Il faut que les syndicats prennent la mesure de l’enjeu qui ne peut se limiter à la perte de quelques facilités ou prérogatives syndicales. L’enjeu est très important et leur pose plusieurs défis. Le premier est la prise de conscience qu’ils ne peuvent faire face à ces défis en tant qu’appareils syndicaux et qu’il y a urgence d’impliquer les travailleurs dans le débat pour leur permettre de défendre ces droits existentiels. Le deuxième défi est la prise de conscience par l’ensemble des syndicats qui ont une présence sur le terrain qu’ils ne peuvent mener cette bataille en rangs dispersés, ceci est valable aussi pour l’UGTA, et qu’il y a nécessité absolue de construire une unité d’action qui ne veut pas dire unité organique. Ceci doit s’accompagner d’une vigilance accrue afin que leur revendication ne soit pas récupérée par les professionnels de la politique politicienne. Le troisième défi est de mener des actions en direction des forces vives de la nation et de la société civile (parlementaires, journalistes, artistes, intellectuels, associations, etc.) sur les dangers que font peser ces projets de loi sur la cohésion sociale ; d’où la nécessité de construire une large alliance sur la question.

Et que devrait faire le gouvernement ?
De mon point de vue le gouvernement fait fausse route avec ces deux projets de loi qui s’ils étaient mis en œuvre auront des conséquences qu’il ne mesure pas.
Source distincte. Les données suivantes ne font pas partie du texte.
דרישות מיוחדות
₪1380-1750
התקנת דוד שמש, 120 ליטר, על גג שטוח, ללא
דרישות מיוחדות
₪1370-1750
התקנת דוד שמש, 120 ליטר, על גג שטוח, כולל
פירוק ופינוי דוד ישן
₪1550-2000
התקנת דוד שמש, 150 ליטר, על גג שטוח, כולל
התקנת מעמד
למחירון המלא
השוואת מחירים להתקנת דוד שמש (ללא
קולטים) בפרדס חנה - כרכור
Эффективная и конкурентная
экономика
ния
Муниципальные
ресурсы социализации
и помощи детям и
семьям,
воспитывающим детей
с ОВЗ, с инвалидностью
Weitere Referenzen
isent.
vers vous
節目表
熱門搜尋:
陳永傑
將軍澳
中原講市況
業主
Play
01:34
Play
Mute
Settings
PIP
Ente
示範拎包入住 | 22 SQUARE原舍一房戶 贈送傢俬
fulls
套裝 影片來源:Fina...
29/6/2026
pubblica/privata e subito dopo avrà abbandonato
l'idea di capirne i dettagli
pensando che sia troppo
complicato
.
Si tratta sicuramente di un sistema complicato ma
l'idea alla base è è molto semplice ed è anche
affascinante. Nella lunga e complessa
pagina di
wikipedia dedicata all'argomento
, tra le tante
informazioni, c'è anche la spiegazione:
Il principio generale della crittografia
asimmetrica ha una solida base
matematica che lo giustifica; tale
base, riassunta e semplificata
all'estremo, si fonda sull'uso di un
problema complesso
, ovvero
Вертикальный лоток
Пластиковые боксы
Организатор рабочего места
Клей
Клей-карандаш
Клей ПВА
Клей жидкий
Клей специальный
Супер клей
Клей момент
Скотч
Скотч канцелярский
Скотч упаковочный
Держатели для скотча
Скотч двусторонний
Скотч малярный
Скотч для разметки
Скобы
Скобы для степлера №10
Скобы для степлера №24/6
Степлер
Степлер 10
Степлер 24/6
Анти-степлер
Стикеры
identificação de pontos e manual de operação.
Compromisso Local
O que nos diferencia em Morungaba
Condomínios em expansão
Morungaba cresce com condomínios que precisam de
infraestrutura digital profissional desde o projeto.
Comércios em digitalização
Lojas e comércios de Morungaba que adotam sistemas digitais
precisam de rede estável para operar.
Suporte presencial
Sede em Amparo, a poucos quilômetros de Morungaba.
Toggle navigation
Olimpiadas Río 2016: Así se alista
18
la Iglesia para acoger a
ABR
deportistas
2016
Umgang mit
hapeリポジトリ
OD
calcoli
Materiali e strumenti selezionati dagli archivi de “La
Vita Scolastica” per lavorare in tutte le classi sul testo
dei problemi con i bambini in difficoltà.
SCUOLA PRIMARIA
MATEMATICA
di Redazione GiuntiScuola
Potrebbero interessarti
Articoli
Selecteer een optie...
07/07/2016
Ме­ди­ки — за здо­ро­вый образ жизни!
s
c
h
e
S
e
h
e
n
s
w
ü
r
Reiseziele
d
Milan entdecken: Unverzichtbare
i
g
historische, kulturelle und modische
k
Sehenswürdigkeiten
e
Le motif avancé que ces projets de loi ont été conçus pour garantir « la liberté de travail », « la liberté d’entreprendre » et « un climat favorable à l’investissement » ne tient pas la route. Il n’y a pas lieu de faire du mimétisme. La liberté de travail durant les conflits n’a jamais été mise en cause en Algérie. Que ceux qui affirment le contraire le prouvent. Secundo, toutes les enquêtes menées en Algérie aussi bien par l’ONS (2011) que par la Banque mondiale (2004) ou le FMI (rapport 2007) ont mis en évidence que la législation sociale est le dernier facteur évoqué par les entreprises et les investisseurs pour mettre avant les difficultés qu’ils rencontrent. Celles-ci concernent plutôt et en priorité la corruption, le marché informel et la concurrence déloyale, la bureaucratie, l’accès au financement, au foncier et enfin la garantie transparente de leur capital. Aussi, le gouvernement doit comprendre que généraliser la flexibilité, en pensant pouvoir attirer les investissements directs étrangers (IDE), est contre‐productif et ne donnera aucun résultat car les IDE, s’ils sont les bienvenus, ne peuvent constituer, en eux‐mêmes, un modèle de développement. Le développement économique et social est déterminé, en plus de la visibilité économique, avant tout par la stabilité politique du pays, par la mobilisation des acteurs et des partenaires sociaux et par la cohésion sociale. Ceci pour dire que cette « réforme » du droit syndical et du droit de grève est injuste et injustifiée. Je pense que le gouvernement devrait annoncer le retrait de ces projets de loi (ou leur gel dans une première étape) et d’engager avec les partenaires sociaux un véritable dialogue social dont le but sera de promouvoir le droit syndical et la négociation collective et non pas de les restreindre.

Comment risque d’évoluer la situation s’il y a statu quo ?
Je ne peux prédire l’avenir, mais je pense que la balle est dans le camp du gouvernement, dont la priorité devrait être la relance du développement économique et social et la mobilisation de la société au lieu de vouloir lui imposer un contrat contreproductif que rien ne justifie.